Reviews

Elizabeth & Raleigh: Late But Live (Edinburgh & tour)

Editorial Staff

Editorial Staff

| London's West End |

15 August 2008

After last year’s fringe success Johnson and Boswell: Late but Live, Stewart Lee returns having penned another historical reanimation, this time turning his comedic eye towards the infamous relationship between England’s supposed ‘Virgin Queen’, and her favoured courtier and probable lover, Sir Walter Raleigh.

However, where the former offering was well written and sharply performed, this show feels flat and half-baked by comparison. In setting a high standard last year, expectations were always going to be hard to live up to, and the night proves sadly underwhelming.

Miles Jupp plays the arrogant, caddish Raleigh without an ounce of depth, relying purely upon an exaggerated rakish stereotype. This, of course, can be extremely funny when used in moderation (think of Rik Mayall’s Lord Flashheart character in Blackadder), but suffers when it has to carry the majority of the show as the larger half of the double-act. Simon Munnery’s Elizabeth is slightly more interesting, providing many of the better gags, and constantly upbraiding the youthful suitor for his lack of regal respect.

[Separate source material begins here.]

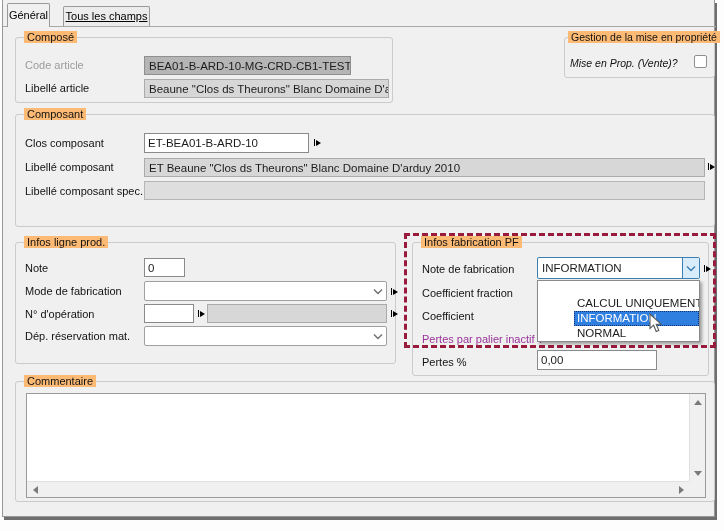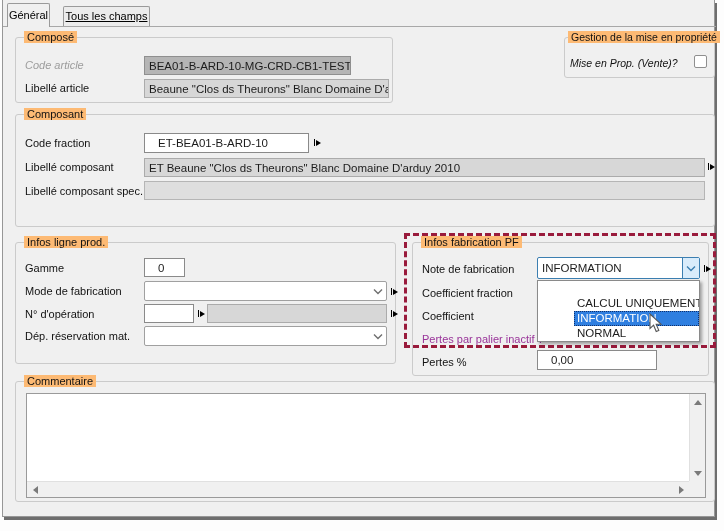"Code article" .label.disabled { font-style: italic -> none }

The evening is certainly not lacking in laughs. There are some nicely polished jokes about foreigners (the blurb for the show gleefully proclaims ‘xenophobia’ as one of its selling points), the unsurprisingly humourous man-in-drag innuendos, a brilliant scene about the Spanish Armada, as well as a few other well constructed set-pieces. Overall, though, there is too much of a lull between these peaks, with carelessly put-together transitions, and simply weak material. It’s not so much a bad night out as just a disappointing one.

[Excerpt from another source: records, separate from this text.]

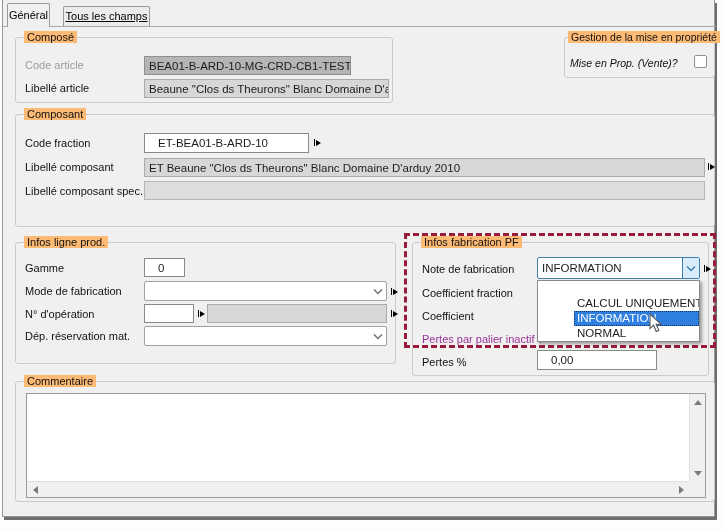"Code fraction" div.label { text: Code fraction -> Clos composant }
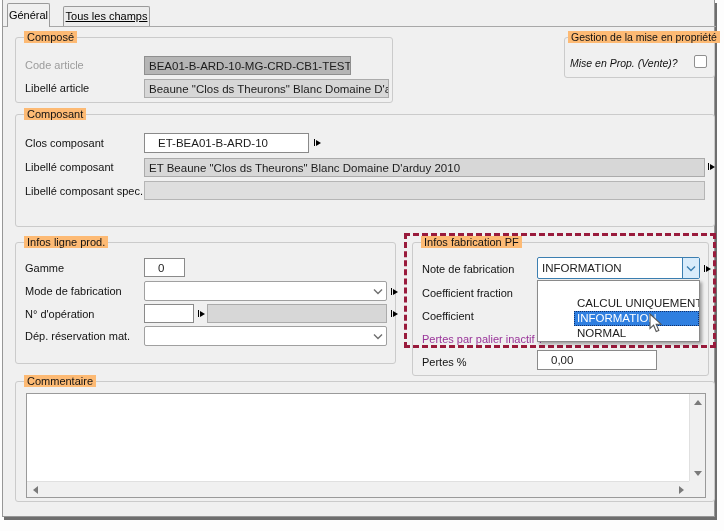"ET-BEA01-B-ARD-10" input.tbox { padding: 0 13px -> 0 3px }
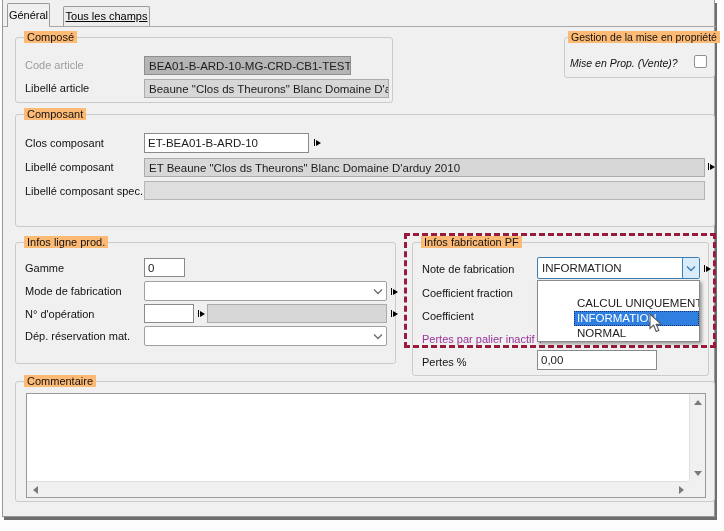"Gamme" div.label { text: Gamme -> Note }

If this play had been written by an up-and-coming student group, rather than an undeniable comic genius, then it could have been a worthy effort. Unfortunately, though, it seems to be a hastily cobbled together money-spinner looking to cash in on the Late but Live format’s previous acclaim. Let’s hope that, if he decides to wheel out another historical two-hander next year, Lee produces something much tighter and, dare I say, funnier, next year.